[DRBD-user] Fencing & split brain related questions

khaled atteya khaled.atteya at gmail.com
Sun Mar 16 10:08:23 CET 2014

Note: "permalinks" may not be as permanent as we would like,
direct links of old sources may well be a few messages off.


Thank you Digimer very much for your effort & time.
Would you Please see the question below ? :)

On Fri, Mar 14, 2014 at 4:44 PM, Digimer <lists at alteeve.ca> wrote:

> On 14/03/14 05:34 AM, khaled atteya wrote:
>
>> A- In DRBD Users's guide , in explanation of "resource-only" which one
>> of fencing policy , they said:
>>
>> "If a node becomes a disconnected primary, it tries to fence the
>> peer's disk. This is done by calling the fence-peer handler. The handler
>> is supposed to reach the
>> other node over alternative communication paths and call 'drbdadm
>> outdate minor' there."
>>
>> My question is : if the handler can't reach the other node for any
>> reason ,what will happen ?
>>
>
> I always use 'resource-and-stonith', which blocks until the fence action
> was a success. As for the fence handler, I always pass the requests up to
> the cluster manager. To do this, I use 'rhcs_fence' on Red Hat clusters
> (cman + rgmanager) or crm-fence-peer.sh on corosync + pacemaker clusters.

Entries shown -
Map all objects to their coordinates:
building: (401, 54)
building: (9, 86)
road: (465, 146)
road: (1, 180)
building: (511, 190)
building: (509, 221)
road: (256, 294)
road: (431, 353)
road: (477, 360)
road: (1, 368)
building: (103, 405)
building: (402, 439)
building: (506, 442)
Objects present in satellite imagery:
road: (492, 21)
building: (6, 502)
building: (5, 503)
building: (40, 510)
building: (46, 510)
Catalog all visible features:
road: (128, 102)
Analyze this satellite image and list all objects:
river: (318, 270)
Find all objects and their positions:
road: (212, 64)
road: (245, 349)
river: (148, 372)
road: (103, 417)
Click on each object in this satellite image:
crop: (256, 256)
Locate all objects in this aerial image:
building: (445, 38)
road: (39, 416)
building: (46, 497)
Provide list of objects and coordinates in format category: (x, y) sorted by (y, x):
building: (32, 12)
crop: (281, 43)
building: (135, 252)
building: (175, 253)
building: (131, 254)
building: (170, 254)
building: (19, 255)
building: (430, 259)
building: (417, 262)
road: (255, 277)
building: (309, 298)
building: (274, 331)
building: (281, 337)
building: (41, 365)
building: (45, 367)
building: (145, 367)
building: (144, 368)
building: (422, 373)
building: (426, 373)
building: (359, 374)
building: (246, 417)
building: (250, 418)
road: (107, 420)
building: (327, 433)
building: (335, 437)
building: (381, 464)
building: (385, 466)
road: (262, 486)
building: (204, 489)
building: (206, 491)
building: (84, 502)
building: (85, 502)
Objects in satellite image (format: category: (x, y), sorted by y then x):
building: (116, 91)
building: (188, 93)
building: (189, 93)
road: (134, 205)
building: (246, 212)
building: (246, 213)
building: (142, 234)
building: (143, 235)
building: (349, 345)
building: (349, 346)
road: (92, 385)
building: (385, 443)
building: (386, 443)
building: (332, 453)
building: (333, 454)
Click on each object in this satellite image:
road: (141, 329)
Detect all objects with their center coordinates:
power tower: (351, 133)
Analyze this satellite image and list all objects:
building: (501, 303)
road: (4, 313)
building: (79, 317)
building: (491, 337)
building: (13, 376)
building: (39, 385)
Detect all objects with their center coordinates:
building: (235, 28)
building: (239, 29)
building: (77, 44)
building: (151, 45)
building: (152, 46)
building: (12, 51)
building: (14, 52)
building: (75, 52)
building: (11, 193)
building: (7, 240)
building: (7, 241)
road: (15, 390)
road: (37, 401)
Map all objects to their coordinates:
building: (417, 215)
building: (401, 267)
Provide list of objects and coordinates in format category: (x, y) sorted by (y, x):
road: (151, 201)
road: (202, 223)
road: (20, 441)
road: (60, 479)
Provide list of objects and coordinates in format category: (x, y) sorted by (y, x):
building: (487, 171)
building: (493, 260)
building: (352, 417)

Tasks and exercises -
1. Reproduce the rows verbatim, starting at the very first row and ending at the line that contains "road: (103, 417)", with both of those lines included.
2. Continue the mailing-list post on DRBD fencing and split brain from the point where it stops.
The DRBD fencing post and the rows have nothing to do with each other.

Solved problems -
1.
Map all objects to their coordinates:
building: (401, 54)
building: (9, 86)
road: (465, 146)
road: (1, 180)
building: (511, 190)
building: (509, 221)
road: (256, 294)
road: (431, 353)
road: (477, 360)
road: (1, 368)
building: (103, 405)
building: (402, 439)
building: (506, 442)
Objects present in satellite imagery:
road: (492, 21)
building: (6, 502)
building: (5, 503)
building: (40, 510)
building: (46, 510)
Catalog all visible features:
road: (128, 102)
Analyze this satellite image and list all objects:
river: (318, 270)
Find all objects and their positions:
road: (212, 64)
road: (245, 349)
river: (148, 372)
road: (103, 417)

2.
>
> In either case, the fence action does not try to log into the other node.
> Instead, it uses an external device, like IPMI or PDUs, and forces the node
> off.
>
>
>  B- In active/passive mode , are these directives have effect:
>> Are these directives "after-sb-0pri , after-sb-1pri  , after-sb-2pri"
>> have effects in Active/passive mode or only in Active/Active mode ?
>> If they have effects , what if i don't set them , is their default value
>> for each ?
>>
>
> It doesn't matter what mode you are in, it matters what happened during
> the time that the nodes were split-brained. If both nodes were secondary
> during the split-brain, 0pri policy is used. If one node was Primary and
> the other remained secondary, 1pri policy is used. If both nodes were
> primary, even for a short time, 2pri is used.
>
> The reason the policy doesn't matter so much is because the roles matter,
> not how they got there. For example, if you or someone else assumed the old
> primary was dead and manually promoted the secondary, you have a
> two-primary split-brain, despite the normal mode of operation.
>
>
> For the previous section , Are you meaning If i  assumed the old primary
was dead and manually promoted the secondary ,split-brain will happen
despite the two nodes can communicate each other ? In other way , would you
please explain this : "if you or someone else assumed the old primary was
dead and manually promoted the secondary, you have a two-primary
split-brain, *despite the normal mode of operation*." , especially
underlined sentence ?



>
>  C- can I use SBD fencing with drbd+pacemaker rather than IPMI or PDU?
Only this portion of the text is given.